Among full-time year-round workers age 25 and over, the earnings of females were lower than the earnings of males overall, as well as by education level. For example, median 2011 earnings for full-time year-round workers with a bachelor's degree were 35 percent higher for males than for females. Among those who had only completed high school, median 2011 earnings were also 35 percent higher for males than for females.
From 1995 to 2011, net percentage changes in earnings (after adjustment for inflation) varied by highest level of educational attainment and sex. After adjusting for inflation, male full-time year-round workers age 25 and over who did not have a postsecondary degree earned less in 2011 than they did in 1995. For male full-time year-round workers who had a postsecondary degree, changes in median annual earnings from 1995 to 2011 were not significant. For males with a bachelor's degree, for example, median annual earnings in constant 2011 dollars were not significantly different in 1995 ($66,810) than in 2011 ($66,200). In contrast, the median earnings of male full-time year-round workers who had completed high school decreased 7 percent from 1995 ($43,560) to 2011 ($40,450), and the median earnings of those who had attended only some high school also decreased 7 percent from 1995 ($32,740) to 2011 ($30,420). The median annual earnings of female full-time year-round workers who had a bachelor's degree increased 4 percent from 1995 ($47,310) to 2011 ($49,110), and the median earnings of female full-time year-round workers who had completed high school were not significantly different in 1995 ($30,200) than in 2011 ($30,010). In contrast, the median earnings of female full-time year-round workers who had attended only some high school decreased 10 percent from 1995 ($23,360) to 2011 ($21,110).

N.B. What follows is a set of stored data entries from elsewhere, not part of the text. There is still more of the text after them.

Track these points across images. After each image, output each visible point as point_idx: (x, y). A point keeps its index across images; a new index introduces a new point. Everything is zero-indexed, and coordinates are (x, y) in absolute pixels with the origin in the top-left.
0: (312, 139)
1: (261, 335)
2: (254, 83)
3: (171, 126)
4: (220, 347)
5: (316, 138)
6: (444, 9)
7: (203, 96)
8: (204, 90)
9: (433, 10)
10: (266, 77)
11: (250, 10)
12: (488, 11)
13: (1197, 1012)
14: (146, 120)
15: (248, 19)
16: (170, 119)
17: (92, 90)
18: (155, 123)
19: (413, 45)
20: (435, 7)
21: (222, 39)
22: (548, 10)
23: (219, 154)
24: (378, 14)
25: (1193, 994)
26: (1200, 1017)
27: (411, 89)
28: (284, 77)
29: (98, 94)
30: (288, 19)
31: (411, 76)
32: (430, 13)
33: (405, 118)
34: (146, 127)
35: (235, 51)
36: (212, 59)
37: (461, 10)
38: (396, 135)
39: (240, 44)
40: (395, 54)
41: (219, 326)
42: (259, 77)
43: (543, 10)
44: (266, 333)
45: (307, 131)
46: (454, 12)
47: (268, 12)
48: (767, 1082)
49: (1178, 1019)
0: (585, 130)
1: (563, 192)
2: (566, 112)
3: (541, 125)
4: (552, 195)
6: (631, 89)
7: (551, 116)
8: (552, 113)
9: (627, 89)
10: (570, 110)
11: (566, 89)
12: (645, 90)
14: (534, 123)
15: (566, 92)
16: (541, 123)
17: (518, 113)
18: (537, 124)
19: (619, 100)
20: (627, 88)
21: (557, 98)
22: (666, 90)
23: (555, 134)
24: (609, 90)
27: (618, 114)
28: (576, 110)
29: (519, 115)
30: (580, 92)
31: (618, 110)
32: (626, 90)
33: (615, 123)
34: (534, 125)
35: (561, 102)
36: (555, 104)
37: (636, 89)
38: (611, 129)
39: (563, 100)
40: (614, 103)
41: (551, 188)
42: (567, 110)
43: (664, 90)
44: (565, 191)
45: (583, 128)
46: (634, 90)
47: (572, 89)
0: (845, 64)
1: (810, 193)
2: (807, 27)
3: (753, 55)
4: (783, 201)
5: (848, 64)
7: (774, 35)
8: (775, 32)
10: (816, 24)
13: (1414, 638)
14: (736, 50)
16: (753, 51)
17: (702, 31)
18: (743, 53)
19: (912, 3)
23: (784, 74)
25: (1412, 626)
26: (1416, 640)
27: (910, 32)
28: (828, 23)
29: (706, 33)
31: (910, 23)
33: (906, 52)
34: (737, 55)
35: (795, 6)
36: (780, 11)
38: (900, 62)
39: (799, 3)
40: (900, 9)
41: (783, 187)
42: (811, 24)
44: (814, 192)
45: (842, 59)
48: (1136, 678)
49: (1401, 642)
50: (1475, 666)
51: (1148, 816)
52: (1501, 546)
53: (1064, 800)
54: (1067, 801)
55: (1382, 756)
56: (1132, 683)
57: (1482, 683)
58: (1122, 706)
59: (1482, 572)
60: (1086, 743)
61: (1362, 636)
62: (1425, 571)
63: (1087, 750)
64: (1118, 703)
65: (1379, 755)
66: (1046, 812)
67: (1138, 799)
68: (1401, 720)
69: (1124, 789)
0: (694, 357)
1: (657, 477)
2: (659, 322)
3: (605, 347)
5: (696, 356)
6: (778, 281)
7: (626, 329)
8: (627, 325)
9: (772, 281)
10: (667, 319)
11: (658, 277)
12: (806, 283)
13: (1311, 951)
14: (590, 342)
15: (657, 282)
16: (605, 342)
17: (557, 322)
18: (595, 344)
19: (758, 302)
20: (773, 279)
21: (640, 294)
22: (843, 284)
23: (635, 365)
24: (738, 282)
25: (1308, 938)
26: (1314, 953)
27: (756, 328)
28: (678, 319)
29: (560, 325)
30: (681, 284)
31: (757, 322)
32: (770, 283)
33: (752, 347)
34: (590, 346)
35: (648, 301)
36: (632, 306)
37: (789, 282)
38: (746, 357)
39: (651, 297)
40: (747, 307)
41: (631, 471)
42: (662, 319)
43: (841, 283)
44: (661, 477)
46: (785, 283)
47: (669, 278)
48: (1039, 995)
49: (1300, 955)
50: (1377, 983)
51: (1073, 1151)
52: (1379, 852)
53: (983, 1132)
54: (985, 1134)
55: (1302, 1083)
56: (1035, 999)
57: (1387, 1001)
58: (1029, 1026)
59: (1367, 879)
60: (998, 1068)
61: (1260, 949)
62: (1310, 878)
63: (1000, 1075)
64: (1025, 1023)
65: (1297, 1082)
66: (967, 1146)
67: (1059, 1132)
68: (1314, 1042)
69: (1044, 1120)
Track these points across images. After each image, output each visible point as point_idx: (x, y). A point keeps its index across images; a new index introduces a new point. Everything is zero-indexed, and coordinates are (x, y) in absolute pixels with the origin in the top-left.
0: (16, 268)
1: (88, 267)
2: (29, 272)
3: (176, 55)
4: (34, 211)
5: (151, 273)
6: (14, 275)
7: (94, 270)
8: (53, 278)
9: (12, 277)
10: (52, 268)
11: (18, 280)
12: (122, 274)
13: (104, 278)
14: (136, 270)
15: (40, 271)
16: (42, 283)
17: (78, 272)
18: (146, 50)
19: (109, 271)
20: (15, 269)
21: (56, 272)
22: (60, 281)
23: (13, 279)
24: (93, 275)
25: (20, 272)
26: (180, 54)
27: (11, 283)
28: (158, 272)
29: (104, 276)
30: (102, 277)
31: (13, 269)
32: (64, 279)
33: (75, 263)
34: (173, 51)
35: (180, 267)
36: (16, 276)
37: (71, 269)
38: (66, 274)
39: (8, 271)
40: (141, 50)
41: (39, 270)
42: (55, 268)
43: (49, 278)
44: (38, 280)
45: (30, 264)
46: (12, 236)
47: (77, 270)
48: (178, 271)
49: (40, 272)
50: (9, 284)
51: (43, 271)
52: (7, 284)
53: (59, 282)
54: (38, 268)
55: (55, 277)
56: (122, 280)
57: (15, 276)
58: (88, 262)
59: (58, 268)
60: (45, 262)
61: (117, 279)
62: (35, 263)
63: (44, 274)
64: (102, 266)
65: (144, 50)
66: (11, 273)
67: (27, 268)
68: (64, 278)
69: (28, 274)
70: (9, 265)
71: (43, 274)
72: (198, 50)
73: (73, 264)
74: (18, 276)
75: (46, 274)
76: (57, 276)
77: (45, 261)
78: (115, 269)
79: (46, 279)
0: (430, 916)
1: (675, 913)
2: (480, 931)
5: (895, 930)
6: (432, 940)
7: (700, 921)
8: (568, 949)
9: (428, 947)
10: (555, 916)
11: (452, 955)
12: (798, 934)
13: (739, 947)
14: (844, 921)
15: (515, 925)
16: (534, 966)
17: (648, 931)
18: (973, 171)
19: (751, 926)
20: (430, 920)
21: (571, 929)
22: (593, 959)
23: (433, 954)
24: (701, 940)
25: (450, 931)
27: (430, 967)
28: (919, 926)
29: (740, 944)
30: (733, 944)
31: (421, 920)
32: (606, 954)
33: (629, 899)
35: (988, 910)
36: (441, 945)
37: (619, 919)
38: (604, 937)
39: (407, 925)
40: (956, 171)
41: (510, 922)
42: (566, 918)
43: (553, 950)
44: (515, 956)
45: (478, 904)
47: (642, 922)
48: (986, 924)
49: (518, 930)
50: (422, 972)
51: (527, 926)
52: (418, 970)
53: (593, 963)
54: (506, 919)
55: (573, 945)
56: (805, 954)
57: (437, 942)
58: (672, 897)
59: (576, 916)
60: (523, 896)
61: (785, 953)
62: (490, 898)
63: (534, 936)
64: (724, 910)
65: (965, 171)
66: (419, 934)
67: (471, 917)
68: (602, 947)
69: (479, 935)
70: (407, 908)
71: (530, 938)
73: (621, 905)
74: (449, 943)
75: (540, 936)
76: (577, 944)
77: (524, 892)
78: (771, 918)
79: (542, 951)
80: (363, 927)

|Table E. Median annual earnings of full-time year-round workers 25 years old and over, by selected levels of educational attainment and sex: Selected years, 1995 through 2011|
|[In constant 2011 dollars]|
|Sex and year||Some high school, no completion||High school completion||Bachelor's degree|
|SOURCE: U.S. Department of Commerce, Census Bureau, Current Population Reports, Series P-60, Money Income in the United States, 1995 and 2000; and Detailed Income Tabulations from the CPS, 2005 and 2011.|
In 2009, the median annual salary of bachelor's degree recipients employed full time 1 year after graduation was $37,700 in constant 2011 dollars (table 449 and figure 26). Full-time median annual salaries varied by degree field, however. In 2009, graduates employed full time 1 year after receiving bachelor's degrees in engineering had the highest median annual salary ($56,600 in constant 2011 dollars), followed by those with degrees in the health professions ($48,200) and mathematics/computer science ($47,200), and then those with degrees in business/management ($41,900). Among the lowest full-time median annual salaries were those earned by graduates with degrees in the humanities ($30,400) and psychology ($30,800).
Overall, the inflation-adjusted median annual salary of graduates employed full time 1 year after receiving their bachelor's degree was 7 percent lower in 2009 than in 2001. However, the change in median annual salary from 2001 to 2009 varied by degree field, ranging from an increase of 7 percent for graduates with degrees in the health professions to a decrease of 19 percent for those with degrees in mathematics/computer science and a decrease of 16 percent for those with degrees in the humanities. Although the overall median annual salary of graduates employed full time 1 year after graduation decreased from 2001 to 2009, it had previously increased 13 percent from 1991 to 2001. From 1991 to 2009, there was a net increase of 5 percent in the overall median salary.